|
USENIX Technical Program - Abstract - USENIX 99
Lightweight Structured Text Processing
Robert C. Miller and Brad A. Myers, Carnegie Mellon University
Abstract
Text is a popular storage and distribution format for information,
partly due to generic text-processing tools like Unix grep
and sort. Unfortunately, existing generic tools make
assumptions about text format (e.g., each line is a record) that limit
their applicability. Custom-built tools are one alternative, but they
require substantial time investment and programming expertise. We
describe a new approach, lightweight structured text processing,
which overcomes these difficulties by enabling users to define text
structure interactively and manipulate the structure with generic
tools.
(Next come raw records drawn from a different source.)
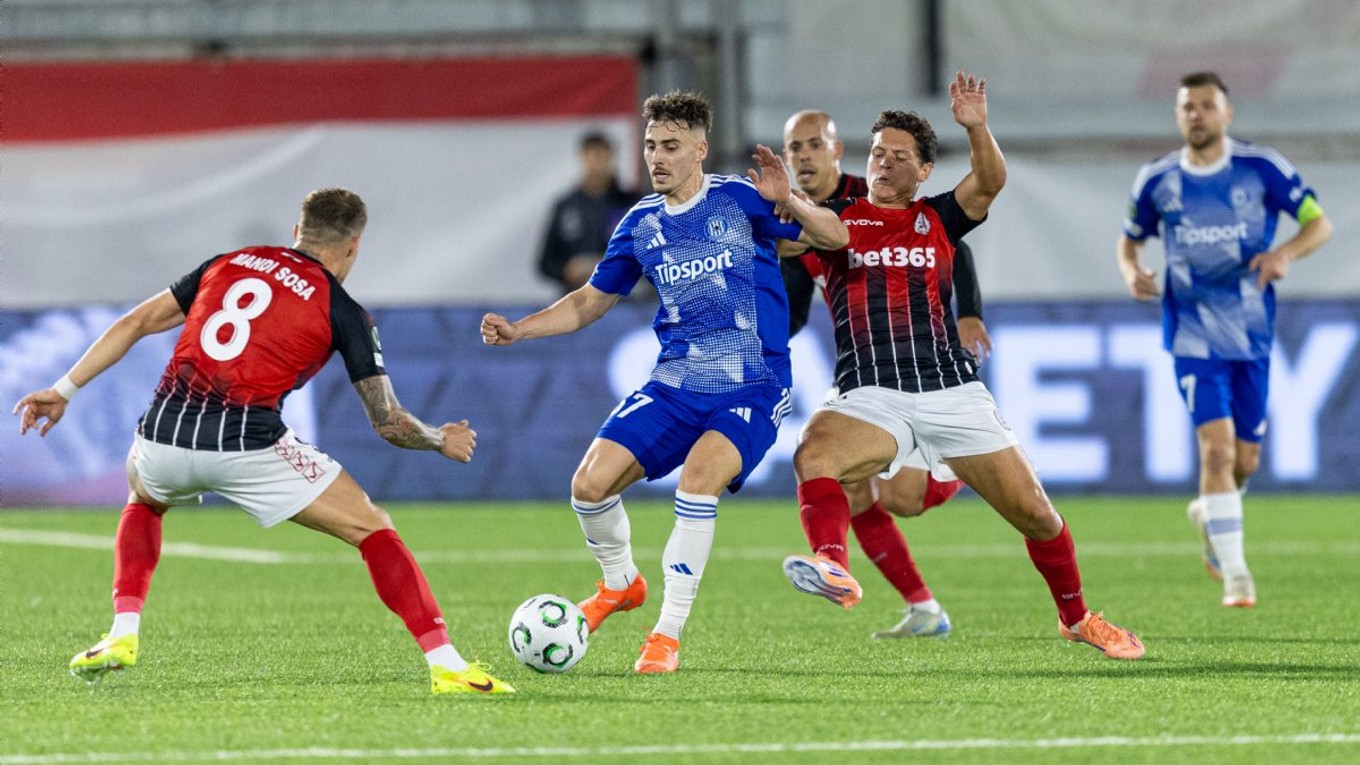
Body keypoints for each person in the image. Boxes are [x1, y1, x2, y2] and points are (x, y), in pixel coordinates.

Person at [13, 188, 514, 695]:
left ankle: (121, 633)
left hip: (162, 435)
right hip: (247, 445)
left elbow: (135, 322)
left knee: (144, 500)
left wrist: (62, 390)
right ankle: (447, 665)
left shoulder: (229, 262)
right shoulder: (342, 309)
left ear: (297, 232)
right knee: (373, 528)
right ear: (353, 247)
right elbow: (388, 422)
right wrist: (440, 439)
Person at [481, 90, 848, 674]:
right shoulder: (640, 224)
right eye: (651, 145)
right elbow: (589, 301)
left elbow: (834, 238)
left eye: (671, 146)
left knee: (697, 482)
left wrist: (791, 203)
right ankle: (620, 583)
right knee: (589, 486)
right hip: (676, 382)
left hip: (753, 383)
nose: (657, 156)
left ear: (700, 150)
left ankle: (665, 635)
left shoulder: (740, 198)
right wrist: (520, 329)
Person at [782, 72, 1145, 660]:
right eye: (877, 153)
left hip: (951, 390)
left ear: (925, 170)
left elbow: (991, 181)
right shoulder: (841, 218)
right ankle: (832, 564)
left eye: (900, 157)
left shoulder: (939, 218)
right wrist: (781, 201)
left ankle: (1077, 618)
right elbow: (798, 237)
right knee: (814, 453)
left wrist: (977, 127)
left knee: (1039, 516)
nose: (884, 164)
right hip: (871, 392)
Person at [1117, 71, 1332, 608]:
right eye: (1188, 106)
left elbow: (1318, 223)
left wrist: (1284, 254)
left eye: (1207, 105)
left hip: (1251, 333)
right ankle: (1237, 575)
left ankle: (1210, 514)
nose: (1197, 115)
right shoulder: (1157, 180)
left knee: (1245, 461)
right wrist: (1131, 271)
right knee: (1215, 451)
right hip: (1191, 335)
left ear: (1227, 113)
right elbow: (1129, 241)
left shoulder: (1262, 168)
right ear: (1177, 115)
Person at [781, 109, 994, 639]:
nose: (804, 156)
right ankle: (920, 606)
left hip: (921, 364)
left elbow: (956, 243)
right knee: (848, 485)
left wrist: (969, 313)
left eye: (814, 144)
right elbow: (792, 310)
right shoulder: (806, 221)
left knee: (904, 499)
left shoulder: (874, 193)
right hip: (864, 371)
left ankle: (966, 456)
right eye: (794, 148)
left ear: (837, 151)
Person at [538, 131, 639, 293]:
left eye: (602, 156)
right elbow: (545, 263)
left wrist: (614, 265)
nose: (597, 163)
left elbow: (649, 252)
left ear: (611, 158)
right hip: (576, 297)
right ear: (582, 158)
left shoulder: (631, 204)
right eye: (592, 156)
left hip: (623, 297)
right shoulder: (565, 206)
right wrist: (566, 270)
Our prototype system, LAPIS, is a web browser that can
highlight, filter, and sort text regions described by the user. LAPIS
has several advantages over other systems: (1) the ability to define
custom structure with a simple, intuitive pattern language; (2)
interactive specification, showing pattern matches in context and
letting users choose the most convenient combination of manual
selection and pattern matching; and (3) external parsers for
standard text formats. The pattern language in LAPIS, text
constraints, describes text structure in high-level terms, with
region relationships like before, after, in, and
contains. We describe an implementation of text constraints
using a novel, compact representation of region sets as collections of
rectangles, or region intervals. We also illustrate some
examples of applying LAPIS to web pages, text files, and source code.
|